Document understanding data:
□ □ □
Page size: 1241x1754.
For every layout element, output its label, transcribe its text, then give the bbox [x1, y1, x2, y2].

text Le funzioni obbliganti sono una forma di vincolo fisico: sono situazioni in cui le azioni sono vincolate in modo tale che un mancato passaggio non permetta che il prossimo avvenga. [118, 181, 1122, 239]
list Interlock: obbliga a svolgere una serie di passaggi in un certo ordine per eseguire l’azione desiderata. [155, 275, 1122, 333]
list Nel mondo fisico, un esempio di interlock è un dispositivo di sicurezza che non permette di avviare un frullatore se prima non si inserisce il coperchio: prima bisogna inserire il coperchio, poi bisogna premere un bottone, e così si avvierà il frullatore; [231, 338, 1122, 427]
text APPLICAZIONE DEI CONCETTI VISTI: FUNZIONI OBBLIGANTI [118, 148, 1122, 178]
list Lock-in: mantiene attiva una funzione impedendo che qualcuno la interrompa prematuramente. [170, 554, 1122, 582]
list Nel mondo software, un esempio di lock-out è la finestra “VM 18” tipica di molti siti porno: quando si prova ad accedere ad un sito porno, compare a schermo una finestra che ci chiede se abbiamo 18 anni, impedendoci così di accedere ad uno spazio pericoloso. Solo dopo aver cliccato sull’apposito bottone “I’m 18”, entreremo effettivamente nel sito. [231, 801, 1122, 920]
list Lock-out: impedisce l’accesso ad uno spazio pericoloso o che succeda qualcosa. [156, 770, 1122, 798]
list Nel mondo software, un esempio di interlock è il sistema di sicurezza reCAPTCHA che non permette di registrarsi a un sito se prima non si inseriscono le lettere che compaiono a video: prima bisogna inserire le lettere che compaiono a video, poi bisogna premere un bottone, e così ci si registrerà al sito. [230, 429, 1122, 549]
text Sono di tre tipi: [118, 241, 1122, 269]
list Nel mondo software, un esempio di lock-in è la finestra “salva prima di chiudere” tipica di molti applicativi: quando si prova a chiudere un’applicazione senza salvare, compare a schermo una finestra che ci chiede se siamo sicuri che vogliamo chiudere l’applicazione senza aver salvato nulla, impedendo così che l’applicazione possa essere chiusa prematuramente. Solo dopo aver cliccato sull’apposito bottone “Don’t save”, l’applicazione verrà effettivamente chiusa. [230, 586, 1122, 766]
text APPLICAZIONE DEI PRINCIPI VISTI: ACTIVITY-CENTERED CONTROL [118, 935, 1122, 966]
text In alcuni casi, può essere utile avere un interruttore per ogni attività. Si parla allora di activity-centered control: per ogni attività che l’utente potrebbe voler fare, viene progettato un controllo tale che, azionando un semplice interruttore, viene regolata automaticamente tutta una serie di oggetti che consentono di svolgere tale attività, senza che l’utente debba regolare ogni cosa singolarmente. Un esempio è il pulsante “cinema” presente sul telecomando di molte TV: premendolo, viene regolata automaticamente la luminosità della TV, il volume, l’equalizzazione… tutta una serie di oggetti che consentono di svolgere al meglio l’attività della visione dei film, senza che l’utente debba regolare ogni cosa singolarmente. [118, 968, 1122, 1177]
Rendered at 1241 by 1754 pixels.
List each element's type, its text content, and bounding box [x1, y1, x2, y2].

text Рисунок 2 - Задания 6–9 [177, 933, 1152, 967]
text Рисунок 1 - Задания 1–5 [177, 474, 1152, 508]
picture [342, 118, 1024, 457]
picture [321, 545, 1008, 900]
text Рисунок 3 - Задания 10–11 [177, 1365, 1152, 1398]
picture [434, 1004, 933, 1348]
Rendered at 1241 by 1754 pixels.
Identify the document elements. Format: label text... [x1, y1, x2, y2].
□ □ □
Task directions: Retype each line above, keeping every character.

Solved exercise:
Page size: 1241x1754.
For every layout element, output its label, transcribe its text, then give the bbox [x1, y1, x2, y2].

text Le funzioni obbliganti sono una forma di vincolo fisico: sono situazioni in cui le azioni sono vincolate in modo tale che un mancato passaggio non permetta che il prossimo avvenga. [118, 181, 1122, 239]
list Interlock: obbliga a svolgere una serie di passaggi in un certo ordine per eseguire l’azione desiderata. [155, 275, 1122, 333]
list Nel mondo fisico, un esempio di interlock è un dispositivo di sicurezza che non permette di avviare un frullatore se prima non si inserisce il coperchio: prima bisogna inserire il coperchio, poi bisogna premere un bottone, e così si avvierà il frullatore; [231, 338, 1122, 427]
text APPLICAZIONE DEI CONCETTI VISTI: FUNZIONI OBBLIGANTI [118, 148, 1122, 178]
list Lock-in: mantiene attiva una funzione impedendo che qualcuno la interrompa prematuramente. [170, 554, 1122, 582]
list Nel mondo software, un esempio di lock-out è la finestra “VM 18” tipica di molti siti porno: quando si prova ad accedere ad un sito porno, compare a schermo una finestra che ci chiede se abbiamo 18 anni, impedendoci così di accedere ad uno spazio pericoloso. Solo dopo aver cliccato sull’apposito bottone “I’m 18”, entreremo effettivamente nel sito. [231, 801, 1122, 920]
list Lock-out: impedisce l’accesso ad uno spazio pericoloso o che succeda qualcosa. [156, 770, 1122, 798]
list Nel mondo software, un esempio di interlock è il sistema di sicurezza reCAPTCHA che non permette di registrarsi a un sito se prima non si inseriscono le lettere che compaiono a video: prima bisogna inserire le lettere che compaiono a video, poi bisogna premere un bottone, e così ci si registrerà al sito. [230, 429, 1122, 549]
text Sono di tre tipi: [118, 241, 1122, 269]
list Nel mondo software, un esempio di lock-in è la finestra “salva prima di chiudere” tipica di molti applicativi: quando si prova a chiudere un’applicazione senza salvare, compare a schermo una finestra che ci chiede se siamo sicuri che vogliamo chiudere l’applicazione senza aver salvato nulla, impedendo così che l’applicazione possa essere chiusa prematuramente. Solo dopo aver cliccato sull’apposito bottone “Don’t save”, l’applicazione verrà effettivamente chiusa. [230, 586, 1122, 766]
text APPLICAZIONE DEI PRINCIPI VISTI: ACTIVITY-CENTERED CONTROL [118, 935, 1122, 966]
text In alcuni casi, può essere utile avere un interruttore per ogni attività. Si parla allora di activity-centered control: per ogni attività che l’utente potrebbe voler fare, viene progettato un controllo tale che, azionando un semplice interruttore, viene regolata automaticamente tutta una serie di oggetti che consentono di svolgere tale attività, senza che l’utente debba regolare ogni cosa singolarmente. Un esempio è il pulsante “cinema” presente sul telecomando di molte TV: premendolo, viene regolata automaticamente la luminosità della TV, il volume, l’equalizzazione… tutta una serie di oggetti che consentono di svolgere al meglio l’attività della visione dei film, senza che l’utente debba regolare ogni cosa singolarmente. [118, 968, 1122, 1177]
Rendered at 1241 by 1754 pixels.
List each element's type, its text content, and bounding box [x1, y1, x2, y2].

text Рисунок 2 - Задания 6–9 [177, 933, 1152, 967]
text Рисунок 1 - Задания 1–5 [177, 474, 1152, 508]
picture [342, 118, 1024, 457]
picture [321, 545, 1008, 900]
text Рисунок 3 - Задания 10–11 [177, 1365, 1152, 1398]
picture [434, 1004, 933, 1348]
Rendered at 1241 by 1754 pixels.
Identify the document elements. Format: label text... [x1, y1, x2, y2].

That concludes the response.